▶ Your goal: Please revise the records below so that every "NEXT-DAY DELIVERY" becomes "SAME-DAY DELIVERY", leaving everything else as it is.

Stored data entries:
┄┄┄┄┄┄

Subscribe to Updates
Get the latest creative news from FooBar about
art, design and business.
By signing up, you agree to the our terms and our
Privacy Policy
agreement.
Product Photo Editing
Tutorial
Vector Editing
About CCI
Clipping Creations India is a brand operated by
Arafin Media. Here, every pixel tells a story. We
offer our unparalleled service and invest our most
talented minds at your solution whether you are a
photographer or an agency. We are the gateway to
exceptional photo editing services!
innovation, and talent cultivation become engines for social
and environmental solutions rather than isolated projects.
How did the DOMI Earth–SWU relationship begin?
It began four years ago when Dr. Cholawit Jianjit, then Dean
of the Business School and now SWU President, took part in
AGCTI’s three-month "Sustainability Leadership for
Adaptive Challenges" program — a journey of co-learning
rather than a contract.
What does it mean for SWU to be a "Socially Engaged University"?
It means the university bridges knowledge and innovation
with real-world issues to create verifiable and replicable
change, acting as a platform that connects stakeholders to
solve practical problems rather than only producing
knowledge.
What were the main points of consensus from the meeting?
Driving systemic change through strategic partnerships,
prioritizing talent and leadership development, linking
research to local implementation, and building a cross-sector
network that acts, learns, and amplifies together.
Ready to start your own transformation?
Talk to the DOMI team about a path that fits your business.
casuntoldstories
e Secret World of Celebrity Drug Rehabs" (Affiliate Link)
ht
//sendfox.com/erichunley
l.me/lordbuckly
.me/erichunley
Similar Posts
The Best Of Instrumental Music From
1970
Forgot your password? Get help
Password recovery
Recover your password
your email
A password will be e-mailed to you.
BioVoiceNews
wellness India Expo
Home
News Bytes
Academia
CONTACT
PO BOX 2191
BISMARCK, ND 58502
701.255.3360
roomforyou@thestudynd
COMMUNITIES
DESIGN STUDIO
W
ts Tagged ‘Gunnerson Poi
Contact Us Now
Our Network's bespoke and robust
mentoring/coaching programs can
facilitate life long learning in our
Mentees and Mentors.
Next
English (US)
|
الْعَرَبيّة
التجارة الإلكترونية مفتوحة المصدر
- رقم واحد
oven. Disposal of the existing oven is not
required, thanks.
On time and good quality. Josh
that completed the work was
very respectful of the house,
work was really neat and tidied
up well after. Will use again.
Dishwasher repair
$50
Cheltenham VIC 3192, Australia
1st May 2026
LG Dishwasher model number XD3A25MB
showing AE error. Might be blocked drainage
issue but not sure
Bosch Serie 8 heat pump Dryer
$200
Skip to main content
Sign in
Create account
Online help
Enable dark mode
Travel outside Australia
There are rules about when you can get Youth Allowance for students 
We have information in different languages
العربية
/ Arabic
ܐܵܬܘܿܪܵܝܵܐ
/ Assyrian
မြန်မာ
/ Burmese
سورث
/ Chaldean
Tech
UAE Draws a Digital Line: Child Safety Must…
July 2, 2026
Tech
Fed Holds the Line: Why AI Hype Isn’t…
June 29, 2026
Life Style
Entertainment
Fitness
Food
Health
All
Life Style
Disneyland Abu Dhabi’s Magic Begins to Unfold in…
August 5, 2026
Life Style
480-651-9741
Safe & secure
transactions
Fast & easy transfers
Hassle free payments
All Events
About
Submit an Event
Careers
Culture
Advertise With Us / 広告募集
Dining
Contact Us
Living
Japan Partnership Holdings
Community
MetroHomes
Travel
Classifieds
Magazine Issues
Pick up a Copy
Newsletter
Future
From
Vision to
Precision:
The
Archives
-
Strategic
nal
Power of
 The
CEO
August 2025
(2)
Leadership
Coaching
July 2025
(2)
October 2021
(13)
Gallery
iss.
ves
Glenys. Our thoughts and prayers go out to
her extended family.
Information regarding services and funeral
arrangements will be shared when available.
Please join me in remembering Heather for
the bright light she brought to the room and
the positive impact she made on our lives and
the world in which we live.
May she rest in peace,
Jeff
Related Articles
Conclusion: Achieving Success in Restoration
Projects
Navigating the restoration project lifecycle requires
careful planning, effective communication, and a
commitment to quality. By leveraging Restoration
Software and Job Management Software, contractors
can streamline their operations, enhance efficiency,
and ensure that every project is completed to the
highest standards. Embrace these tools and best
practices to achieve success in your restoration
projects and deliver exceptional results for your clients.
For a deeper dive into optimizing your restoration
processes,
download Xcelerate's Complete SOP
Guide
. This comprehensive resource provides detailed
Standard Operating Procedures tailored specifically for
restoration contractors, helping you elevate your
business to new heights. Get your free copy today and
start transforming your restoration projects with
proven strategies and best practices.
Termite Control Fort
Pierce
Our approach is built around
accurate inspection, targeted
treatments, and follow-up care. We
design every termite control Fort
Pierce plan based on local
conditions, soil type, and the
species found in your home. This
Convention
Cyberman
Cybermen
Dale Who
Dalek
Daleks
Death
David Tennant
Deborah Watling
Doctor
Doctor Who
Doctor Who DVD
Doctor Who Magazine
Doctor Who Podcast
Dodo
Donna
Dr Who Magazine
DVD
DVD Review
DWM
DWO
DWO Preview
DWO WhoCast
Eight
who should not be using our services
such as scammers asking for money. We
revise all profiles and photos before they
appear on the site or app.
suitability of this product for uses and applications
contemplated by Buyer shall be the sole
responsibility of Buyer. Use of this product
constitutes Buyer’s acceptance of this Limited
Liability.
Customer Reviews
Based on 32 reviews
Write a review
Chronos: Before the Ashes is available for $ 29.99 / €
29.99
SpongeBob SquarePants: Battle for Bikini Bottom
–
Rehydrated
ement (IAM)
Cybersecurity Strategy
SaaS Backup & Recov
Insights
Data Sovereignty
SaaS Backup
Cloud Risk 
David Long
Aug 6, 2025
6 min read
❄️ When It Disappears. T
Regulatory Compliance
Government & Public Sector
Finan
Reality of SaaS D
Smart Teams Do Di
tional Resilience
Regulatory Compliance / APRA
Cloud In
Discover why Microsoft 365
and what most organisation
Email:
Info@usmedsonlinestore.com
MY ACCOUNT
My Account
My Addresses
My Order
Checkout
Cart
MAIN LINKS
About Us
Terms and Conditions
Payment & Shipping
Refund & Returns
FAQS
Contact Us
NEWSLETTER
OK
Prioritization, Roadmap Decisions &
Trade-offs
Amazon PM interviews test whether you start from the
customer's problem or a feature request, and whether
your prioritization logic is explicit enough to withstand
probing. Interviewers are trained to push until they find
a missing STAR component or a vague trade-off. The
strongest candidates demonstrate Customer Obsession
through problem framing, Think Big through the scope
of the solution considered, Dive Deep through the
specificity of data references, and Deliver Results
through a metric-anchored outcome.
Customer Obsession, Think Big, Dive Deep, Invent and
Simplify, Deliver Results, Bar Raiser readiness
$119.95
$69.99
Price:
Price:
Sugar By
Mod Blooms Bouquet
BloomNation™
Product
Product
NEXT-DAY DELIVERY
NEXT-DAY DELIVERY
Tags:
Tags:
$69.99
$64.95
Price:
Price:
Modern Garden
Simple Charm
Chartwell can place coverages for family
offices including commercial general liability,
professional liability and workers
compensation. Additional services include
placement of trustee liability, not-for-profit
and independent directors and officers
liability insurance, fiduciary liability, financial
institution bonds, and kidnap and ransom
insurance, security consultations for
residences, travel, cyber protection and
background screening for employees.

┄┄┄┄┄┄

▶ Reply:
Subscribe to Updates
Get the latest creative news from FooBar about
art, design and business.
By signing up, you agree to the our terms and our
Privacy Policy
agreement.
Product Photo Editing
Tutorial
Vector Editing
About CCI
Clipping Creations India is a brand operated by
Arafin Media. Here, every pixel tells a story. We
offer our unparalleled service and invest our most
talented minds at your solution whether you are a
photographer or an agency. We are the gateway to
exceptional photo editing services!
innovation, and talent cultivation become engines for social
and environmental solutions rather than isolated projects.
How did the DOMI Earth–SWU relationship begin?
It began four years ago when Dr. Cholawit Jianjit, then Dean
of the Business School and now SWU President, took part in
AGCTI’s three-month "Sustainability Leadership for
Adaptive Challenges" program — a journey of co-learning
rather than a contract.
What does it mean for SWU to be a "Socially Engaged University"?
It means the university bridges knowledge and innovation
with real-world issues to create verifiable and replicable
change, acting as a platform that connects stakeholders to
solve practical problems rather than only producing
knowledge.
What were the main points of consensus from the meeting?
Driving systemic change through strategic partnerships,
prioritizing talent and leadership development, linking
research to local implementation, and building a cross-sector
network that acts, learns, and amplifies together.
Ready to start your own transformation?
Talk to the DOMI team about a path that fits your business.
casuntoldstories
e Secret World of Celebrity Drug Rehabs" (Affiliate Link)
ht
//sendfox.com/erichunley
l.me/lordbuckly
.me/erichunley
Similar Posts
The Best Of Instrumental Music From
1970
Forgot your password? Get help
Password recovery
Recover your password
your email
A password will be e-mailed to you.
BioVoiceNews
wellness India Expo
Home
News Bytes
Academia
CONTACT
PO BOX 2191
BISMARCK, ND 58502
701.255.3360
roomforyou@thestudynd
COMMUNITIES
DESIGN STUDIO
W
ts Tagged ‘Gunnerson Poi
Contact Us Now
Our Network's bespoke and robust
mentoring/coaching programs can
facilitate life long learning in our
Mentees and Mentors.
Next
English (US)
|
الْعَرَبيّة
التجارة الإلكترونية مفتوحة المصدر
- رقم واحد
oven. Disposal of the existing oven is not
required, thanks.
On time and good quality. Josh
that completed the work was
very respectful of the house,
work was really neat and tidied
up well after. Will use again.
Dishwasher repair
$50
Cheltenham VIC 3192, Australia
1st May 2026
LG Dishwasher model number XD3A25MB
showing AE error. Might be blocked drainage
issue but not sure
Bosch Serie 8 heat pump Dryer
$200
Skip to main content
Sign in
Create account
Online help
Enable dark mode
Travel outside Australia
There are rules about when you can get Youth Allowance for students 
We have information in different languages
العربية
/ Arabic
ܐܵܬܘܿܪܵܝܵܐ
/ Assyrian
မြန်မာ
/ Burmese
سورث
/ Chaldean
Tech
UAE Draws a Digital Line: Child Safety Must…
July 2, 2026
Tech
Fed Holds the Line: Why AI Hype Isn’t…
June 29, 2026
Life Style
Entertainment
Fitness
Food
Health
All
Life Style
Disneyland Abu Dhabi’s Magic Begins to Unfold in…
August 5, 2026
Life Style
480-651-9741
Safe & secure
transactions
Fast & easy transfers
Hassle free payments
All Events
About
Submit an Event
Careers
Culture
Advertise With Us / 広告募集
Dining
Contact Us
Living
Japan Partnership Holdings
Community
MetroHomes
Travel
Classifieds
Magazine Issues
Pick up a Copy
Newsletter
Future
From
Vision to
Precision:
The
Archives
-
Strategic
nal
Power of
 The
CEO
August 2025
(2)
Leadership
Coaching
July 2025
(2)
October 2021
(13)
Gallery
iss.
ves
Glenys. Our thoughts and prayers go out to
her extended family.
Information regarding services and funeral
arrangements will be shared when available.
Please join me in remembering Heather for
the bright light she brought to the room and
the positive impact she made on our lives and
the world in which we live.
May she rest in peace,
Jeff
Related Articles
Conclusion: Achieving Success in Restoration
Projects
Navigating the restoration project lifecycle requires
careful planning, effective communication, and a
commitment to quality. By leveraging Restoration
Software and Job Management Software, contractors
can streamline their operations, enhance efficiency,
and ensure that every project is completed to the
highest standards. Embrace these tools and best
practices to achieve success in your restoration
projects and deliver exceptional results for your clients.
For a deeper dive into optimizing your restoration
processes,
download Xcelerate's Complete SOP
Guide
. This comprehensive resource provides detailed
Standard Operating Procedures tailored specifically for
restoration contractors, helping you elevate your
business to new heights. Get your free copy today and
start transforming your restoration projects with
proven strategies and best practices.
Termite Control Fort
Pierce
Our approach is built around
accurate inspection, targeted
treatments, and follow-up care. We
design every termite control Fort
Pierce plan based on local
conditions, soil type, and the
species found in your home. This
Convention
Cyberman
Cybermen
Dale Who
Dalek
Daleks
Death
David Tennant
Deborah Watling
Doctor
Doctor Who
Doctor Who DVD
Doctor Who Magazine
Doctor Who Podcast
Dodo
Donna
Dr Who Magazine
DVD
DVD Review
DWM
DWO
DWO Preview
DWO WhoCast
Eight
who should not be using our services
such as scammers asking for money. We
revise all profiles and photos before they
appear on the site or app.
suitability of this product for uses and applications
contemplated by Buyer shall be the sole
responsibility of Buyer. Use of this product
constitutes Buyer’s acceptance of this Limited
Liability.
Customer Reviews
Based on 32 reviews
Write a review
Chronos: Before the Ashes is available for $ 29.99 / €
29.99
SpongeBob SquarePants: Battle for Bikini Bottom
–
Rehydrated
ement (IAM)
Cybersecurity Strategy
SaaS Backup & Recov
Insights
Data Sovereignty
SaaS Backup
Cloud Risk 
David Long
Aug 6, 2025
6 min read
❄️ When It Disappears. T
Regulatory Compliance
Government & Public Sector
Finan
Reality of SaaS D
Smart Teams Do Di
tional Resilience
Regulatory Compliance / APRA
Cloud In
Discover why Microsoft 365
and what most organisation
Email:
Info@usmedsonlinestore.com
MY ACCOUNT
My Account
My Addresses
My Order
Checkout
Cart
MAIN LINKS
About Us
Terms and Conditions
Payment & Shipping
Refund & Returns
FAQS
Contact Us
NEWSLETTER
OK
Prioritization, Roadmap Decisions &
Trade-offs
Amazon PM interviews test whether you start from the
customer's problem or a feature request, and whether
your prioritization logic is explicit enough to withstand
probing. Interviewers are trained to push until they find
a missing STAR component or a vague trade-off. The
strongest candidates demonstrate Customer Obsession
through problem framing, Think Big through the scope
of the solution considered, Dive Deep through the
specificity of data references, and Deliver Results
through a metric-anchored outcome.
Customer Obsession, Think Big, Dive Deep, Invent and
Simplify, Deliver Results, Bar Raiser readiness
$119.95
$69.99
Price:
Price:
Sugar By
Mod Blooms Bouquet
BloomNation™
Product
Product
SAME-DAY DELIVERY
SAME-DAY DELIVERY
Tags:
Tags:
$69.99
$64.95
Price:
Price:
Modern Garden
Simple Charm
Chartwell can place coverages for family
offices including commercial general liability,
professional liability and workers
compensation. Additional services include
placement of trustee liability, not-for-profit
and independent directors and officers
liability insurance, fiduciary liability, financial
institution bonds, and kidnap and ransom
insurance, security consultations for
residences, travel, cyber protection and
background screening for employees.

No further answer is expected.